## Activity
Update the part of the film review that begins at the words "It is near the" and stops after "the situation arises?", with "grenade" replaced by "pistol".

## Given text
--

It is near the end of World War II and on the Phillipine island of Leyte, a group of starving and demoralised Japanese soldiers abandoned by their superiors are in retreat from the advancing American army. A young private in the Imperial Army called Tamura is in the final stages of tubercolosis. Ordered to go back to the hospital by the remnants of his unit, Tamura is given a grenade and told to kill himself if necessary. Turned away by the medics at the hospital, he joins up with other soldiers who wander the land looking desperately for any kind of food that’s available. Tamura is disturbed when he hears them say that they resorted to cannibalism in New Guinea. But will he do that if the situation arises?

This is a bleak and very depressing anti-war movie which shows the dehumanisation that can happen to men when their needs become desperate and they turn to eating other people. We’ve become used over the years to seeing gung-ho war movies which sees troops overcoming odds to triumph in some battle or another but this movies is completely the opposite and gives us a portrait of pathetic looking troops who are undersupplied, bedraggled and starving so much that they have no other alternative but to eat human meat. Director Kon Ichikawa shows us some truly horrific scenes such as a pile of bodies of Japanese soldiers outside a church being eaten by birds, a mad soldier eating his own shit and offering his arm to be eaten to Tamura and then near the climax we get to see a soldier with his face covered in blood feasting on a person that he just shot. Those gruesome images and more will be ingrained on your memory long after the end credits have finished. The movie is beautifully shot in striking black and white with excellent performances from the cast especially by Eiji Funakoshi as Tamura. The director is telling us in this movie that war is hellish when you’re on the losing side. He doesn’t try to make a hero out of the main character Tamura at all – he’s just a doomed soldier that’s trying to stay alive in a foreign land and hanging on to whatever humanity he’s got left in him.

--

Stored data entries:
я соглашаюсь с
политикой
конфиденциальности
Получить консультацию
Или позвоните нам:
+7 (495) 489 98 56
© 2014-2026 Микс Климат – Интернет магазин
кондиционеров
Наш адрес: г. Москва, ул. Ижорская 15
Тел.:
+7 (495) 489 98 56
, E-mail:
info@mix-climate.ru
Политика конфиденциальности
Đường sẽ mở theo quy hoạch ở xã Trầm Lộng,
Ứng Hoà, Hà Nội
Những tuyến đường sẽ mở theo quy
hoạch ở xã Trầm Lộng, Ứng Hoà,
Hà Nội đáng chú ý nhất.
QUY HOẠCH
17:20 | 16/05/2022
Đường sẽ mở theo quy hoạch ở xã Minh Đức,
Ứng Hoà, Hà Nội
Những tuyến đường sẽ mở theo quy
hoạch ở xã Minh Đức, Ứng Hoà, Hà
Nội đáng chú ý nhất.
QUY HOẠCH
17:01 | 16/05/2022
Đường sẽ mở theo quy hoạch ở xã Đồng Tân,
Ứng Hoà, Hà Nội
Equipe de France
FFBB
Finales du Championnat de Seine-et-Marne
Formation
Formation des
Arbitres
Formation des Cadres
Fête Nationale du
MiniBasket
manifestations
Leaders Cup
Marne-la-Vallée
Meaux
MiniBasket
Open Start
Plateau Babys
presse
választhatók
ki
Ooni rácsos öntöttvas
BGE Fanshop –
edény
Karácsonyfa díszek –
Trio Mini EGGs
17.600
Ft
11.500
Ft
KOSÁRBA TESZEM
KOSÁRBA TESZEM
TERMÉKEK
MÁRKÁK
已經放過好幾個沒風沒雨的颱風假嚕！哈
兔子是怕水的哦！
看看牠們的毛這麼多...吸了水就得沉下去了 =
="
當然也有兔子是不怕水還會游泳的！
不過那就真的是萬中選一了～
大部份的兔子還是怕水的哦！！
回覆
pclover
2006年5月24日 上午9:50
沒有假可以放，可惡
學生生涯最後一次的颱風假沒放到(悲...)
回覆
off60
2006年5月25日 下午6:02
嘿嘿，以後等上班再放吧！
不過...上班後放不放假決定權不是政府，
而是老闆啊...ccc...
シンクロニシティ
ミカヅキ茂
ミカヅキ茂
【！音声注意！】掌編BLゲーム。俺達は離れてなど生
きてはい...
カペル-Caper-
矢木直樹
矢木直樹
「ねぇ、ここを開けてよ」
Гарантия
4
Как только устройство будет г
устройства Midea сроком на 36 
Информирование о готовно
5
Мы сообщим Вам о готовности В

--

## Task output
It is near the end of World War II and on the Phillipine island of Leyte, a group of starving and demoralised Japanese soldiers abandoned by their superiors are in retreat from the advancing American army. A young private in the Imperial Army called Tamura is in the final stages of tubercolosis. Ordered to go back to the hospital by the remnants of his unit, Tamura is given a pistol and told to kill himself if necessary. Turned away by the medics at the hospital, he joins up with other soldiers who wander the land looking desperately for any kind of food that’s available. Tamura is disturbed when he hears them say that they resorted to cannibalism in New Guinea. But will he do that if the situation arises?